[Activity] Write out, as a numbered list, every line of the items from the line with "2017-01-06, 2017-04-21, 2017-02-28, 2017-07-06, 2017-01-03" to the line with "Where does the", both included. Leave out blank lines.

[Data]
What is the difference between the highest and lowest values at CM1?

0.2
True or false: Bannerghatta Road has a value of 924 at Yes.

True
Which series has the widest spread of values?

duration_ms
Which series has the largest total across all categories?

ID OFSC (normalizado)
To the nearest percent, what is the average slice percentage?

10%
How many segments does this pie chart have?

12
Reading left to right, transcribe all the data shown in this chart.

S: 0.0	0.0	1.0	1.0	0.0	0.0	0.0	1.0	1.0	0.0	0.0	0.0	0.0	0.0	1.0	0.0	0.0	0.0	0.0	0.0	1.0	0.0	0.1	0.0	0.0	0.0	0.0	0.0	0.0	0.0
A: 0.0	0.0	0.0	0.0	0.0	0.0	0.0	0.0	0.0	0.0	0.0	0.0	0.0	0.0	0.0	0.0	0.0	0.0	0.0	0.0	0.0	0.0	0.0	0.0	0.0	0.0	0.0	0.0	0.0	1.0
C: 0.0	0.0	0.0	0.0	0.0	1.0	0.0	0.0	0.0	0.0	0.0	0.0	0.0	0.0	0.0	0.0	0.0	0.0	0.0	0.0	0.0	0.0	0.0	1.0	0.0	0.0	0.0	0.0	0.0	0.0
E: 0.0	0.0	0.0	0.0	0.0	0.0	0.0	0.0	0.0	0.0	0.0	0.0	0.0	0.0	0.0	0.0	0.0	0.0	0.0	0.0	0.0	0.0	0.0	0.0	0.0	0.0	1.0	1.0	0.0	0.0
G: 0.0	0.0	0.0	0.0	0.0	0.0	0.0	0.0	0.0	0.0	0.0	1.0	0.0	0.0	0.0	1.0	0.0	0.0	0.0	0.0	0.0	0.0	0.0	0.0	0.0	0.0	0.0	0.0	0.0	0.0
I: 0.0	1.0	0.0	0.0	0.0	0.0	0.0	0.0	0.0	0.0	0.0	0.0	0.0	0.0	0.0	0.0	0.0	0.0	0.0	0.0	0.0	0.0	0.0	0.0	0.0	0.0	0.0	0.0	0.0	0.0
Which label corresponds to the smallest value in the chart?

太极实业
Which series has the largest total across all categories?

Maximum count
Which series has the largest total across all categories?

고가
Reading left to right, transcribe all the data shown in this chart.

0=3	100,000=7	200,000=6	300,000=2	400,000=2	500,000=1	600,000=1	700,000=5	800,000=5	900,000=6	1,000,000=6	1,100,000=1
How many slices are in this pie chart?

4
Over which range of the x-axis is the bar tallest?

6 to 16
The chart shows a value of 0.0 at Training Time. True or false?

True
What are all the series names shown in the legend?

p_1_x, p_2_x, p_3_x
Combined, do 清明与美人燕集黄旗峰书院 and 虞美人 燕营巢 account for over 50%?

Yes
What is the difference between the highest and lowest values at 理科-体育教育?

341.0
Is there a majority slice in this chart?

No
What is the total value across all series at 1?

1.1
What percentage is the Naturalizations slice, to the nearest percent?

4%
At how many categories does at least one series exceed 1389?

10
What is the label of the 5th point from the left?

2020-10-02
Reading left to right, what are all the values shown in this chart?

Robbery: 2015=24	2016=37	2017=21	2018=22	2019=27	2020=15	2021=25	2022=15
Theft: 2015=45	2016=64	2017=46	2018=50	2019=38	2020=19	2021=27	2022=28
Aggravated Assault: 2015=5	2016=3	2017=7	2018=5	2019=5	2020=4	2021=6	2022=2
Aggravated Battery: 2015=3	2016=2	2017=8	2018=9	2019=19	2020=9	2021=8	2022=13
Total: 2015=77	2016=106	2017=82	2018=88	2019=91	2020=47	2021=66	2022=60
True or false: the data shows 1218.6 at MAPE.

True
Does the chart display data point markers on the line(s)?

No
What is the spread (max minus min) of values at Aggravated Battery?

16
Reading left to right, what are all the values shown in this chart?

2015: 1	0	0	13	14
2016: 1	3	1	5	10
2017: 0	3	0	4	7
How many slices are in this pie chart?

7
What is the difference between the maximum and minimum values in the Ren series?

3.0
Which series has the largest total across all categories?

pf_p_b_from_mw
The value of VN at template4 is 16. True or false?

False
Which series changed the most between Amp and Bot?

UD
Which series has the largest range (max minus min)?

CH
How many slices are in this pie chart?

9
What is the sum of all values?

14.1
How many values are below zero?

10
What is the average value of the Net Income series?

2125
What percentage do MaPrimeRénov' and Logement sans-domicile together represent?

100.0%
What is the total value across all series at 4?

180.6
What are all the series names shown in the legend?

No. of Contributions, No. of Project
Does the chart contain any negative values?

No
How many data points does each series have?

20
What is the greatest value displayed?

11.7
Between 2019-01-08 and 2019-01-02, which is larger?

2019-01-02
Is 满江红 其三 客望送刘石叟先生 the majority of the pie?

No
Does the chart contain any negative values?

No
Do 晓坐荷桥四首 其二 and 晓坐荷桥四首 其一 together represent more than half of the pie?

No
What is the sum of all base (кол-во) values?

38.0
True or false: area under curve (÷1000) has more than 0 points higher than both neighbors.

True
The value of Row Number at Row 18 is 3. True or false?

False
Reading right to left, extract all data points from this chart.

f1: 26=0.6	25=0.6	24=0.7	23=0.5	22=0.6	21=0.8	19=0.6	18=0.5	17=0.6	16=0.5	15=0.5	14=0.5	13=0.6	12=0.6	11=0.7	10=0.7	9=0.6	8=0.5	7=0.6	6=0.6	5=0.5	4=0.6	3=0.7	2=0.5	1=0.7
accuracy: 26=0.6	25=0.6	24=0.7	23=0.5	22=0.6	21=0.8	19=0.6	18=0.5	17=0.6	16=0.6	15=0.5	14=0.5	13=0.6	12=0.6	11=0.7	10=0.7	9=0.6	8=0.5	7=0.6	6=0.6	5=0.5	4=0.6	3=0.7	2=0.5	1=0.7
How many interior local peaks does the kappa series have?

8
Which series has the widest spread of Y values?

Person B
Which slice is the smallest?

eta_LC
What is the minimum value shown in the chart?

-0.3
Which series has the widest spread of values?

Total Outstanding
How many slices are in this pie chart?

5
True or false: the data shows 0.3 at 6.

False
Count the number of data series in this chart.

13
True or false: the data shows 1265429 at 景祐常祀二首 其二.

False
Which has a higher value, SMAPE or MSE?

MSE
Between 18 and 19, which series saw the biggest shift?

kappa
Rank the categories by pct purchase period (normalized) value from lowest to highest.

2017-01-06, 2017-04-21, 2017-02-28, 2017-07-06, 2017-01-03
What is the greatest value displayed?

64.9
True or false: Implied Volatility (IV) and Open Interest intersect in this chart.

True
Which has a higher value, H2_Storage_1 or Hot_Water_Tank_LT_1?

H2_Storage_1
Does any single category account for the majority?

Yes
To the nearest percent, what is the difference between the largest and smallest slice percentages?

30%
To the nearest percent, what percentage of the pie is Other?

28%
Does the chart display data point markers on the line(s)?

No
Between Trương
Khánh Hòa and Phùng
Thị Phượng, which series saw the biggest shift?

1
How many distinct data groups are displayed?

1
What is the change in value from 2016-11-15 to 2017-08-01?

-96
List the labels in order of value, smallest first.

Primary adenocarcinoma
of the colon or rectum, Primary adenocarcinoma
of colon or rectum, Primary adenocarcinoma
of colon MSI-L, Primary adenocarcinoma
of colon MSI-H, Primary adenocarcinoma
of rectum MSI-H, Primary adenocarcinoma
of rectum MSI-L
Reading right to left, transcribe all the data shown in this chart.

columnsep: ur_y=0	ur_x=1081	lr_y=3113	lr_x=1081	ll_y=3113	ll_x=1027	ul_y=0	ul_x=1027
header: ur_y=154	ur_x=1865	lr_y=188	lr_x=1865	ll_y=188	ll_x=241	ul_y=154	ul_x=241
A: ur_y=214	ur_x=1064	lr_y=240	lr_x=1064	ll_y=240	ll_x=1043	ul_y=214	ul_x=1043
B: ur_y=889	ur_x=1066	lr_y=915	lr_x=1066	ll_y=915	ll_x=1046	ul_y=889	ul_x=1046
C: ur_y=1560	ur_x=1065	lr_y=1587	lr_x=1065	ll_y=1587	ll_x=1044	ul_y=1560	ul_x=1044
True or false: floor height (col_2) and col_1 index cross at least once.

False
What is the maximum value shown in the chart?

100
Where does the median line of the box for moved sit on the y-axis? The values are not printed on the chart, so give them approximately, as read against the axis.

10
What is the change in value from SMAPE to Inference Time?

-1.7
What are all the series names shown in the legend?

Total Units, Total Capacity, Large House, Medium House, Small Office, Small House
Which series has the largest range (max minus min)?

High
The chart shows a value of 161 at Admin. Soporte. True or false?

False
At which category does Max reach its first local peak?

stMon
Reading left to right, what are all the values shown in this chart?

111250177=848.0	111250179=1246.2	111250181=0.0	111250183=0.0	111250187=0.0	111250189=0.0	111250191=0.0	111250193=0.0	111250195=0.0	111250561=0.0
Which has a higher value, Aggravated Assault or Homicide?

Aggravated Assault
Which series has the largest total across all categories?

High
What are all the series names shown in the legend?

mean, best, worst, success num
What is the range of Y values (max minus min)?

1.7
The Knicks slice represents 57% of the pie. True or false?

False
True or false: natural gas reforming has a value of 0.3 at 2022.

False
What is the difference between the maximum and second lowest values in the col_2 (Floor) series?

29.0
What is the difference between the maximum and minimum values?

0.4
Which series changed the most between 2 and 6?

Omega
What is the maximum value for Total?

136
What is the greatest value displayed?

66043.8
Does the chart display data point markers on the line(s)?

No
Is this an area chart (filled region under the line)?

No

[Solved exercise]
1. 2017-01-06, 2017-04-21, 2017-02-28, 2017-07-06, 2017-01-03
2. What is the greatest value displayed?
3. 64.9
4. True or false: Implied Volatility (IV) and Open Interest intersect in this chart.
5. True
6. Which has a higher value, H2_Storage_1 or Hot_Water_Tank_LT_1?
7. H2_Storage_1
8. Does any single category account for the majority?
9. Yes
10. To the nearest percent, what is the difference between the largest and smallest slice percentages?
11. 30%
12. To the nearest percent, what percentage of the pie is Other?
13. 28%
14. Does the chart display data point markers on the line(s)?
15. No
16. Between Trương
17. Khánh Hòa and Phùng
18. Thị Phượng, which series saw the biggest shift?
19. 1
20. How many distinct data groups are displayed?
21. 1
22. What is the change in value from 2016-11-15 to 2017-08-01?
23. -96
24. List the labels in order of value, smallest first.
25. Primary adenocarcinoma
26. of the colon or rectum, Primary adenocarcinoma
27. of colon or rectum, Primary adenocarcinoma
28. of colon MSI-L, Primary adenocarcinoma
29. of colon MSI-H, Primary adenocarcinoma
30. of rectum MSI-H, Primary adenocarcinoma
31. of rectum MSI-L
32. Reading right to left, transcribe all the data shown in this chart.
33. columnsep: ur_y=0	ur_x=1081	lr_y=3113	lr_x=1081	ll_y=3113	ll_x=1027	ul_y=0	ul_x=1027
34. header: ur_y=154	ur_x=1865	lr_y=188	lr_x=1865	ll_y=188	ll_x=241	ul_y=154	ul_x=241
35. A: ur_y=214	ur_x=1064	lr_y=240	lr_x=1064	ll_y=240	ll_x=1043	ul_y=214	ul_x=1043
36. B: ur_y=889	ur_x=1066	lr_y=915	lr_x=1066	ll_y=915	ll_x=1046	ul_y=889	ul_x=1046
37. C: ur_y=1560	ur_x=1065	lr_y=1587	lr_x=1065	ll_y=1587	ll_x=1044	ul_y=1560	ul_x=1044
38. True or false: floor height (col_2) and col_1 index cross at least once.
39. False
40. What is the maximum value shown in the chart?
41. 100
42. Where does the median line of the box for moved sit on the y-axis? The values are not printed on the chart, so give them approximately, as read against the axis.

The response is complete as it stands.